Hakkında 2 yıla kadar hapis istendi

Sürekli işe geç kaldığı gerekçesiyle hakimleri kızdıran adliye müstahdemi için tutanak tutularak ceza davası açıldı Hakkında 2 yıla kadar hapis istendi.

Yargılama sistemindeki gecikmeyle eleştirilen adalet sistemi, geç kalan çalışanına tahammül edemedi! İstanbul Çocuk Mahkemesi'nde görevli müstahdem Ö.Y. (39), tüm uyarılara rağmen mesaisine sık sık geç kalınca hakkında "görevi ihmal"den 2 yıla kadar hapis istemiyle dava açıldı.

Cumhuriyet Savcılığı'nca hazırlanan iddianameye göre, müstahdem Ö.Y., mayıs ayında üye hakimlerin odalarının temizliği ve kalem işlerini yapmak üzere görevlendirildi.

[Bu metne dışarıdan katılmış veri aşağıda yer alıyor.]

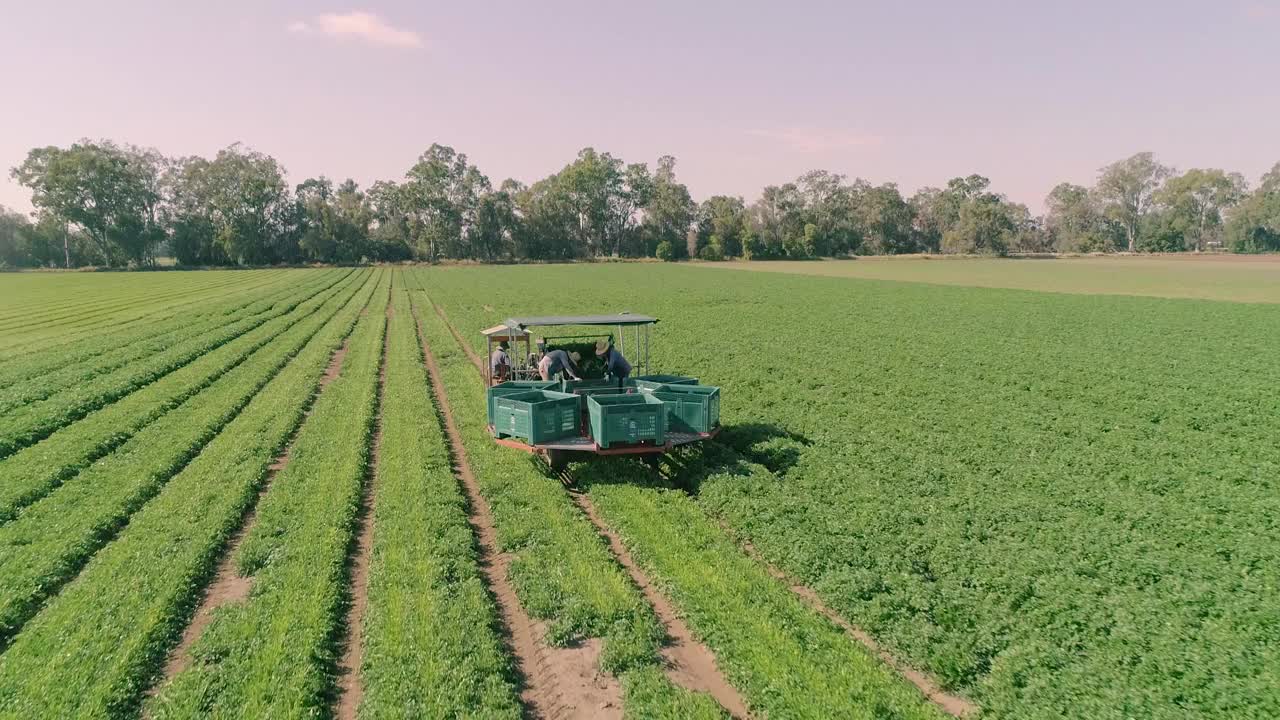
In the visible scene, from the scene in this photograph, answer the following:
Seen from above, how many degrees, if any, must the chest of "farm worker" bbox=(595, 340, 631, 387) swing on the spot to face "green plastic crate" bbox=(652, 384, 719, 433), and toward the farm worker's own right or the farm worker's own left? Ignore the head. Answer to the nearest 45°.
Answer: approximately 135° to the farm worker's own left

Ancak zaman zaman işine geç kalan ve görevlerini tam olarak yerine getirmeyen sanık, 13 Ağustos'ta da mazeretsiz olarak işe gelmedi.

Bunun üzerine Ö.Y. hakkında tutanak tutuldu, savcılığa suç duyurusunda bulunuldu.

'EVİM ÇOK UZAKTA'


Açılan soruşturmada ifadesi alınan Ö.Y., evinin görev yerine uzak olması nedeniyle bazen mesaiye geç kaldığını söyledi. Ö.Y. ayrıca bir rahatsızlığı için ilaç araması nedeniyle 13 Ağustos'ta işe gidemediğini, suçsuz olduğunu savundu.

Ancak yine de Ö.Y.'nin görevini ihmal ettiğinin "tutanak ve tanık beyanlarından" anlaşıldığı belirtilerek 2 yıla kadar hapsi istendi.

DİSİPLİN SUÇUDUR

İşe geç kalan memura hapis talebiyle dava açılması konusunda hukukçuların görüşleri ise şöyle:

Fatih Volkan (İstanbul Barosu avukatı):

Görevi ihmal ve görevi suistimal suçlarının oluşabilmesi için öncelikle bir zararın meydana gelmesi gerekir. İşe geç gelme ya da gelmeme, bir disiplin suçu olması gerekir. Disiplin suçu da memuriyetten çıkarılmaya kadar olabilir. Ama ceza olarak dava açılması bence yanlış.

Reşat Petek (Emekli Cumhuriyet savcısı): İşe geç gelme ya da gelmemekten ceza davası açmak zorlama olur. Burada suçun unsurlarının oluşması mümkün değil. Aksi takdirde herkese görevi ihmal davası açılır.